Emekli maaşlarına gelen zam’ı değerlendirerek sözlerine başlayan Bilgen; ”Emekli maaşlarında ki artış enflasyonun düşük olduğu ülkelerde anlamlı olsada, enflasyon rakamlarının çok yüksek seyrettiği ülkemizde açıklanan rakam yarım yıl dolmadan güncelliğini yitirecektir. Ortaya çıkan toplam rakamlar temel ihtiyaçların fiyatlarına bakıldığında sembolik kalmaktadır. Dolayısıyla biz emekliyi korumanın yolunun enflasyon rakamlarının düşürlmesinin olduğu kanaatindeyiz.” ifadelerini kullandı.
”Türkiye ekonomisi, üretim ekonomisi haline gelmek zorundadır.”
”Bir ülkede üretimden fazla tüketim varsa o ülkenin ekonomisi sürdürülebilir bir yapıda değildir. Türkiye gün geçtikçe üretim ekonomisinden uzaklaşan ve yüksek faize dayalı iyileştirme hedefleyen bir yol haritası izlemektedir. Finans sorunun çözümünde para politikaları kadar cari açığa ve kamu harcamalarına dikkat edilmelidir. Bir ülkede iktidarıyla, muhalefetiyle, belediyelerde; mülki idarelerde eğer temsil ve karşılama giderleri 17 kat artmışsa o ülkenin ekonomisinin aykata kalması mümkün değilidir. Türkiye Ekonomisi her kesimin kendi çıkarlarını korumak için ülke ekonomisine zarar verdiği bir haldedir. Bu acı durumu ortadan kaldırmak için daha yapısal reformlar yapılarak risk almak ve kararlılık ortaya koymak gerekir. Bunun bedelini ödemesi gerekenler emekliler ve dar gelirliler değilidir.”
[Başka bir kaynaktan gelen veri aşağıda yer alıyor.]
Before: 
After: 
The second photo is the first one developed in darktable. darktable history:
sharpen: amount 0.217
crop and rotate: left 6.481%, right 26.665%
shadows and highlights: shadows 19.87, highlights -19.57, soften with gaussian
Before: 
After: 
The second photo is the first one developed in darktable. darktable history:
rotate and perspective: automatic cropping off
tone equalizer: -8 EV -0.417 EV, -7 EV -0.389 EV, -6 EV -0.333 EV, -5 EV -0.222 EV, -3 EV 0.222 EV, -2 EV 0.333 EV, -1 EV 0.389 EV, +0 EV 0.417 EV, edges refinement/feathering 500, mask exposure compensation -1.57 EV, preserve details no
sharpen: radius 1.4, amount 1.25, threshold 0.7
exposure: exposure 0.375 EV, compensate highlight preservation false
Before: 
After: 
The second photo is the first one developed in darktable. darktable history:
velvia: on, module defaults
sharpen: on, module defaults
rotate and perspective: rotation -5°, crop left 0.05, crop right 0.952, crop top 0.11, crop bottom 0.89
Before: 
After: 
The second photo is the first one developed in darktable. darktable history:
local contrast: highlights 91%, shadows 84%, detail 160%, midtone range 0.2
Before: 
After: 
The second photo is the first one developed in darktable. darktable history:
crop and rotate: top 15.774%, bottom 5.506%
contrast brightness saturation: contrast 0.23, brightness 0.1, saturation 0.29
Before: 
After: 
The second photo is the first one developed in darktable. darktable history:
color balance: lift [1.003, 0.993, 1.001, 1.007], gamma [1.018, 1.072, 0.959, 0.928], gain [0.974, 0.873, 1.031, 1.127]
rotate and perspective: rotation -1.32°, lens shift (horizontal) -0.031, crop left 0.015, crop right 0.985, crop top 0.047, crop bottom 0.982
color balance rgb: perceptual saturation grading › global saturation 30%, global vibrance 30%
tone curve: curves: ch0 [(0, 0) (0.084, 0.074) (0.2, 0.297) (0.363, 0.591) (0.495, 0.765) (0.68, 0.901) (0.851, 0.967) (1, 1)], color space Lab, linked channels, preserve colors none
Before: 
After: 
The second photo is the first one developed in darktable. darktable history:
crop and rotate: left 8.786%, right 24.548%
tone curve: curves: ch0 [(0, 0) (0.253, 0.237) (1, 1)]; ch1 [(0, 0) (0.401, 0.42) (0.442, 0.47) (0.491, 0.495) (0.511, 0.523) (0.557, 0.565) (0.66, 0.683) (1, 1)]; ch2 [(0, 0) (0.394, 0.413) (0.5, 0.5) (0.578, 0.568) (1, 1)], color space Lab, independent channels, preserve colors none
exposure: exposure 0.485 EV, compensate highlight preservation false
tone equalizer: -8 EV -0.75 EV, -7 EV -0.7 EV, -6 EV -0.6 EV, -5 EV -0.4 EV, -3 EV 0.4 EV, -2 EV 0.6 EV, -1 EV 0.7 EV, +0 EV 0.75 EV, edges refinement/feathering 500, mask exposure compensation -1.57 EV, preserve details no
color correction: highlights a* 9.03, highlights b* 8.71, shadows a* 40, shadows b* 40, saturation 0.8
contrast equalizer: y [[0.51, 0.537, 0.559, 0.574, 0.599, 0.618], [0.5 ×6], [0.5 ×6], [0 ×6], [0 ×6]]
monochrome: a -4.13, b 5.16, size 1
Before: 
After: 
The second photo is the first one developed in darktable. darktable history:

Daha sonra hem Türkiyeyi hem de bölgeyi ilgilendiren bir problem olduğunu dile getiren Bilgen; bu problemin Kürt sorunu olduğunu ifade etti.
”Türkiyede şiddetin asla olmadığı ve demokratik hakların özgürce konuşulduğu bir ortam mutlaka tesis edilmelidir.”
”Bu günlerde güvenlik sorunu ağır bastığı için konunun uluslar arası ilişkiler boyutu diğer boyutlarının önüne geçmeye başlamıştır. Dolayısıyla daha radikal ve köklü bir strateji geliştirmek zorunlu hale gelmiştir. Bölge ülkeleri ve küresel figürlerin Kürt sorunu üzerinden sergilediği tavır Kürtleri namlunun ucuna koyarak hedef göstermekte ve bölgede sadece Kürtlerin değil orada yaşayan Türkmenlerin, Arapların ve diğer halkların güvenliklerini tehlikeye atmaktadır. Türkiye yerel seçimlerden sonra daha fazla gecikmeden bu sorunun barışçıl yollarla çözülmesine odaklanmalı ve yeni stratejiler geliştirmelidir. Bu sorunu sadece örgürlerin ve devletlerin çatışması olarak yorumlamak Kürtlere haksızlık olduğu kadar, Türkiyenin büyük siyasi hamleler yapabilme potansiyelini görmezden gelmektir. Biz bu konuda anayasal adımlar atılması gerektiğini düşünüyoruz. Türkiyede şiddetin asla olmadığı ve demokratik hakların özgürce konuşulduğu bir ortam mutlaka tesis edilmelidir. Biz Ses Partisi olarak bu konuda ortaya koyduğumuz tavrın kamuoyunda daha açık ve net tartışılmasını istiyoruz. Muhalefet partileri bu konuyu sadece bir siyasi polemik konusu olarak görmeden ele almalıdırlar. Bu sorun bugünün sorunu değildir. Onlarca yıldır canlarımız, mallarımız ve kaynaklarımız kaybolmaktadır. Cumhuriyetimizin İkinci yüzyılında bu sorunu daha fazla bedel ödemeden çözmek için siyasetin risk üstlenmesi ve sorumluluk alması gerekmektedir.”
Ayhan Bilgen Türkiyenin bu problemleri çözecek potansiyeli olduğuna inandığını ancak kimsenin tekci yaklaşımları dayatarak bu sorunun çözümünü baltalaması gerektiğini söyleyerek sözlerini noktaladı.